5 Ways to Prevent Medication Errors
5 Ways To...
About one-third of the more than 100,000 adverse events recorded by ECRI Institute’s patient safety organization are medication errors—with the most common errors occurring in the administration stage. Karen P. Zimmer, MD, MPH, FAAP, medical director for ECRI’s patient safety organization, offers strategies for adopting a system-based approach to preventing errors.
Provide leadership support for the training and resources needed to prevent errors. There are two ways hospital and health system leaders can help to reduce medication errors that occur in the administration stage: Explain to staff why a systemwide medication safety initiative is necessary, and provide resources and training necessary to implement change. When an organization’s leaders explain the importance of the initiative, staff are more likely to accept it and support it with action. “If staff do not understand the importance of an initiative, it will not be sustainable,” Zimmer says. Leaders then should ensure that the organization is investing in the appropriate resources to support the work needed to effect change.
Evaluate medication-administration processes to identify strengths and weaknesses. The organizations should examine breakdowns related to how medications are administered and the environment in which they are administered. A nurse who retrieves multiple medications at the same time risks giving a patient the wrong medication. Nurses should understand that making individual trips to the cabinet for each medication is required. The organization should move beyond the human error to determine what in the nurse’s environment is causing him or her to do the work around.
Use multiple techniques to track medication errors. Common methods for tracking medication errors include event reporting, chart reviews, and direct observation. Another tool is rounds, where senior executives visit patient care floors to engage in meaningful discussions with clinicians and frontline staff to truly understand the issues and challenges related to medication administration. “The key is to make sure you literally walk on every floor of the hospital at least once a month,” says Zimmer, noting that the rounds can be divvied up among leaders.

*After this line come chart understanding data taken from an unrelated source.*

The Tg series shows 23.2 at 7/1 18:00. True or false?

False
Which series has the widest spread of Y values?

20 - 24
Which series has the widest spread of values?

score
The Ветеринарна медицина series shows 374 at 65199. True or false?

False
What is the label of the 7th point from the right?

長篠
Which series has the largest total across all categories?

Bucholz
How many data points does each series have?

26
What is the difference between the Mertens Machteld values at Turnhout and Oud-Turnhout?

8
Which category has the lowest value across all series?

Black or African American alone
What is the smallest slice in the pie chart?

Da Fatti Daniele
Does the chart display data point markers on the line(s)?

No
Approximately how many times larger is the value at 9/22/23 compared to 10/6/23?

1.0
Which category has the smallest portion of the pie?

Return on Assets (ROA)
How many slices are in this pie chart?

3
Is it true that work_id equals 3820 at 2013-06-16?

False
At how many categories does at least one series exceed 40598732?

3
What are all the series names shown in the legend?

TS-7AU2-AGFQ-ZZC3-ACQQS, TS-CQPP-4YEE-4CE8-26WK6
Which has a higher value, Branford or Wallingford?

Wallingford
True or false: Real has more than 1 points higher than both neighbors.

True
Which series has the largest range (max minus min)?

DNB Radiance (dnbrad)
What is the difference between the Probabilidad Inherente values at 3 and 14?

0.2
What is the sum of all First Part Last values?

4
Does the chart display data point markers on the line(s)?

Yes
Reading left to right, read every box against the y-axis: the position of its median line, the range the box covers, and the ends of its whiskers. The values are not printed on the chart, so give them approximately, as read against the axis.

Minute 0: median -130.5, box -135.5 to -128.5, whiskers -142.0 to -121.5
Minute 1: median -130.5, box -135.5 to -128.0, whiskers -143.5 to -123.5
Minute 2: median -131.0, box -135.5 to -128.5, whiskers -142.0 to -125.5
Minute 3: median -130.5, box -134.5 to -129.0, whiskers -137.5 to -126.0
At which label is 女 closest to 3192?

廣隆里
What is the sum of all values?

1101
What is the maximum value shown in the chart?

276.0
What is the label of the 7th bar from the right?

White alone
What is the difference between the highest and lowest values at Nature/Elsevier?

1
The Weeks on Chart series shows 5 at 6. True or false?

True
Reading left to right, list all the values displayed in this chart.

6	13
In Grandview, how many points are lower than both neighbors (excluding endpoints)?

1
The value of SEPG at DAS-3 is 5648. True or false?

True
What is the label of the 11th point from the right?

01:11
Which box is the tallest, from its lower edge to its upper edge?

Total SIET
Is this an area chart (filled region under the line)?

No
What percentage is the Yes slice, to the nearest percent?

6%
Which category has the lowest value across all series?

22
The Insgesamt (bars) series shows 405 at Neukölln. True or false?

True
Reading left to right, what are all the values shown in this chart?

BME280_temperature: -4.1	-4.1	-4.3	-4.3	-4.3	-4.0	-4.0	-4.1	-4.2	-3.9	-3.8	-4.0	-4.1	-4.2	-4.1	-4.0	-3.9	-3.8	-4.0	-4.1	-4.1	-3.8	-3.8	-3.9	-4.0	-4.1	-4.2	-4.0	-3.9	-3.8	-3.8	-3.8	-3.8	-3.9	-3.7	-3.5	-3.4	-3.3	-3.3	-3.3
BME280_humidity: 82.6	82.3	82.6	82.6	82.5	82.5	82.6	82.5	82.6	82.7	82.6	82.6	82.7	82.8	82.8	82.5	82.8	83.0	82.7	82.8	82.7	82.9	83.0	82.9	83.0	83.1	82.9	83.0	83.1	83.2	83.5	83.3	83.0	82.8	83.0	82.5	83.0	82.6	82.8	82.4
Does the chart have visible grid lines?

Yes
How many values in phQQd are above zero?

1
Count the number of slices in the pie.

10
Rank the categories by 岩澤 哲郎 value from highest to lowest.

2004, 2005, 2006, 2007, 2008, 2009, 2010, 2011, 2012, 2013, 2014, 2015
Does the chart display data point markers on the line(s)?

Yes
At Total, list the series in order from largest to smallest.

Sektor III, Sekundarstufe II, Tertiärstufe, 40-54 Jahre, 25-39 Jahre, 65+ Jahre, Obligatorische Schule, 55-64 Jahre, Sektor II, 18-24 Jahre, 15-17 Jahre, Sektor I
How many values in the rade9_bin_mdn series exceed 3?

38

Involve frontline staff in determining the process changes that should take place. If staff are expected to implement process changes related to medication administration, it is necessary to ensure that these changes make sense to them. “No one has a better understanding of what will work and won’t work in regard to medication process change than frontline clinical staff,” Zimmer says.
Use proactive and reactive risk assessment tools to better understand the barriers to medication safety. An event management analysis should be conducted whether the process breakdown resulted in a medication event or a near miss. “A process breakdown is a process breakdown,” Zimmer says. “A similar breakdown may have occurred in a near miss as it did during an event, but with a near miss, the breakdown never reached the point of harm. Near misses are opportunities to learn where there are breaks in clinical processes, why they were caught before they could cause harm, and how to prevent future events.”